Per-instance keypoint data
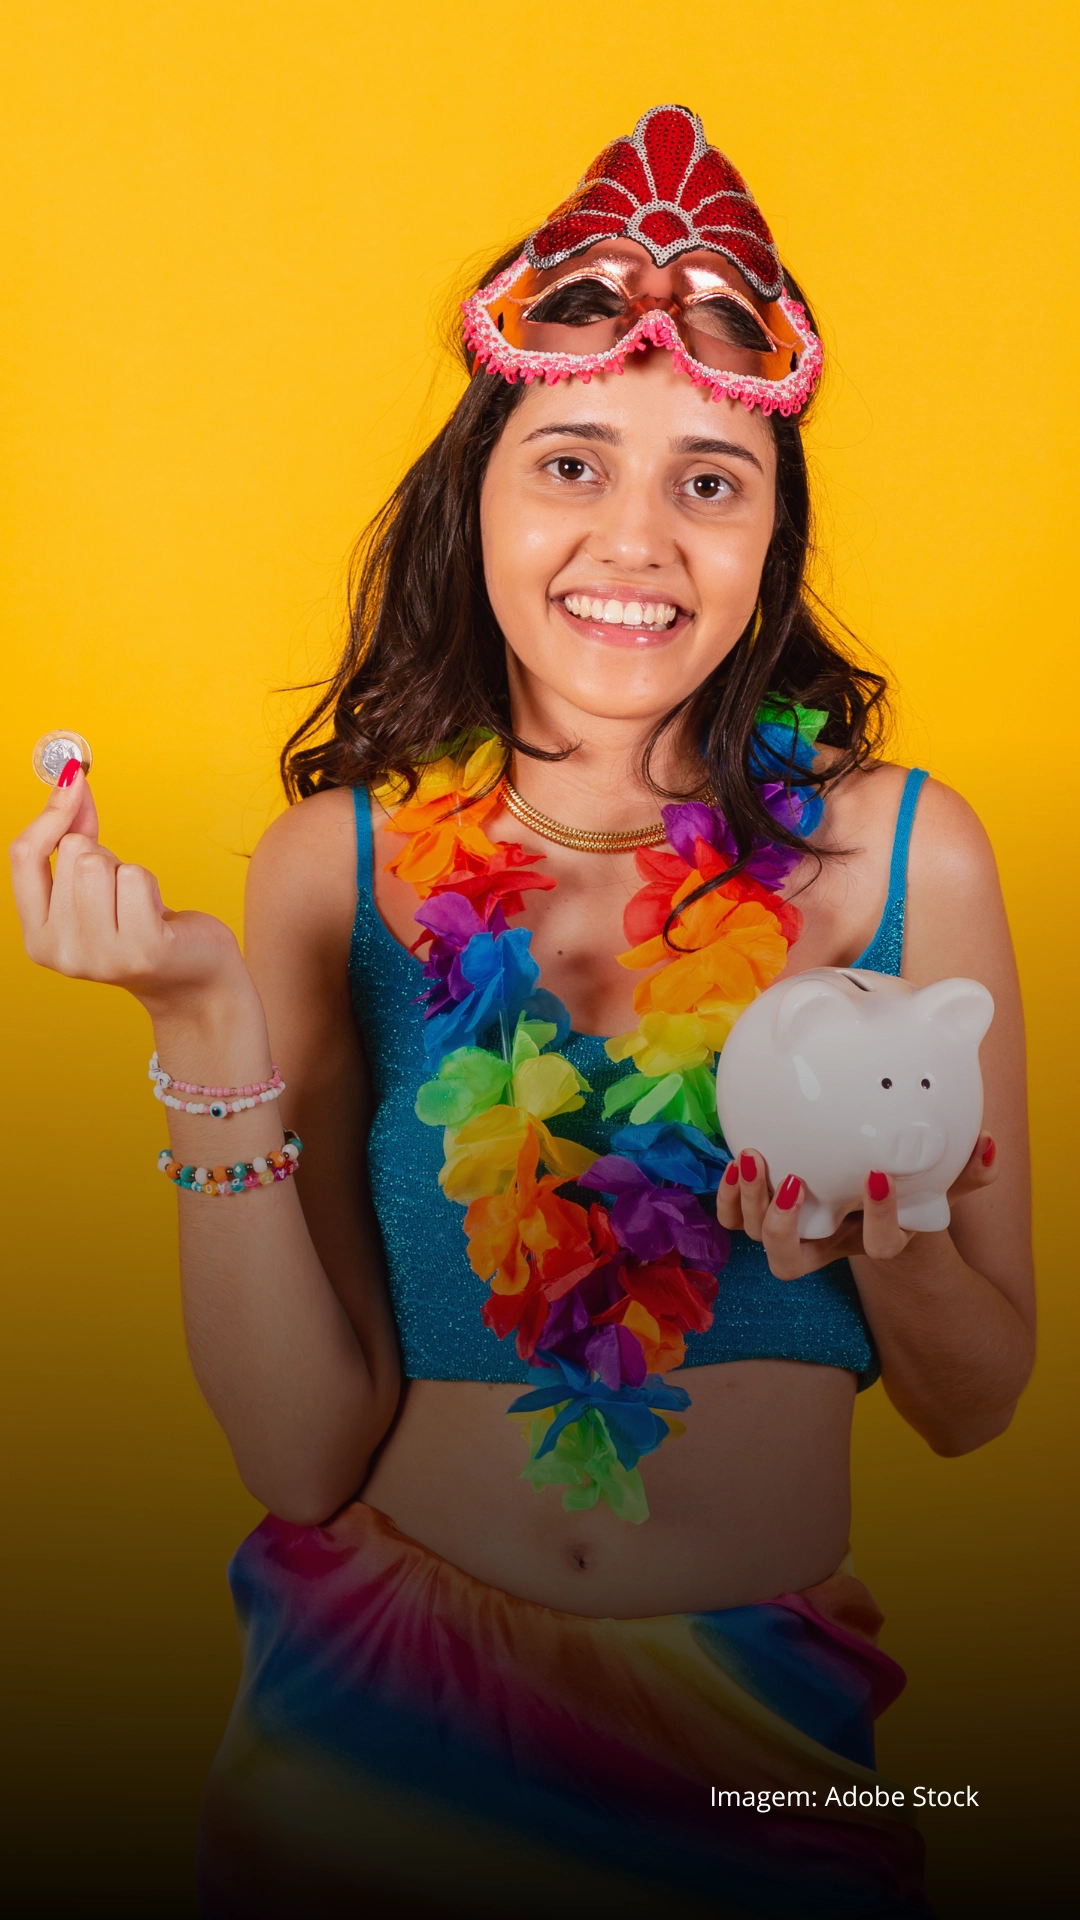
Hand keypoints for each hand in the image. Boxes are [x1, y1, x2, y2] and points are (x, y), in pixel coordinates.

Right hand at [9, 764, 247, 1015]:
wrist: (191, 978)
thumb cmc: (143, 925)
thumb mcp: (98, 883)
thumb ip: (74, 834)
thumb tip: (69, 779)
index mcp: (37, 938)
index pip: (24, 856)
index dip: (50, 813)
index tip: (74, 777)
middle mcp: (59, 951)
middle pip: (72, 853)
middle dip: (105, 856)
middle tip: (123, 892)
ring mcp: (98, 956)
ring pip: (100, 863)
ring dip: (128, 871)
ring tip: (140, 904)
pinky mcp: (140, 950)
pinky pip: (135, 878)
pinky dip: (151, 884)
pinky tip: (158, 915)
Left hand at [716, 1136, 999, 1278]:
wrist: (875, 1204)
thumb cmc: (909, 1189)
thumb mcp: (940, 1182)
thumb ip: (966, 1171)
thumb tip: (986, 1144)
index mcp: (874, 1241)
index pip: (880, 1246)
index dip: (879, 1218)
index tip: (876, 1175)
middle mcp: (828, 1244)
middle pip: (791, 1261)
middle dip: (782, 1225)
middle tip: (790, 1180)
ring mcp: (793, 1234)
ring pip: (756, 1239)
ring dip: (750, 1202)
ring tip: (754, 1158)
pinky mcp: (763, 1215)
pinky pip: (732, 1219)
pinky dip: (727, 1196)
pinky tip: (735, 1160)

**TASK TO CARRY OUT:**
Only the lines from the one containing "pinky tip: (158, 915)" through the end of the data above are wanted, both ends included; restate them word for word.

**RESPONSE FOR THIS EXERCISE:**
pinky tip: (158, 915)
Left hand at [716, 1136, 999, 1278]:
wrist: (875, 1204)
thumb cmc: (909, 1189)
thumb mcp: (940, 1182)
thumb ip: (966, 1171)
thumb tip: (986, 1144)
index mcp: (874, 1241)
index pip: (880, 1246)
index dip: (879, 1218)
index tip: (876, 1175)
middle mcp: (828, 1244)
middle pip: (791, 1261)
middle dip: (782, 1225)
middle tip: (790, 1180)
ring mcp: (793, 1234)
ring pip: (756, 1239)
ring dip: (750, 1202)
ring tip: (754, 1158)
pinky mcp: (763, 1215)
pinky pip: (732, 1219)
pinky dip: (727, 1196)
pinky tip: (735, 1160)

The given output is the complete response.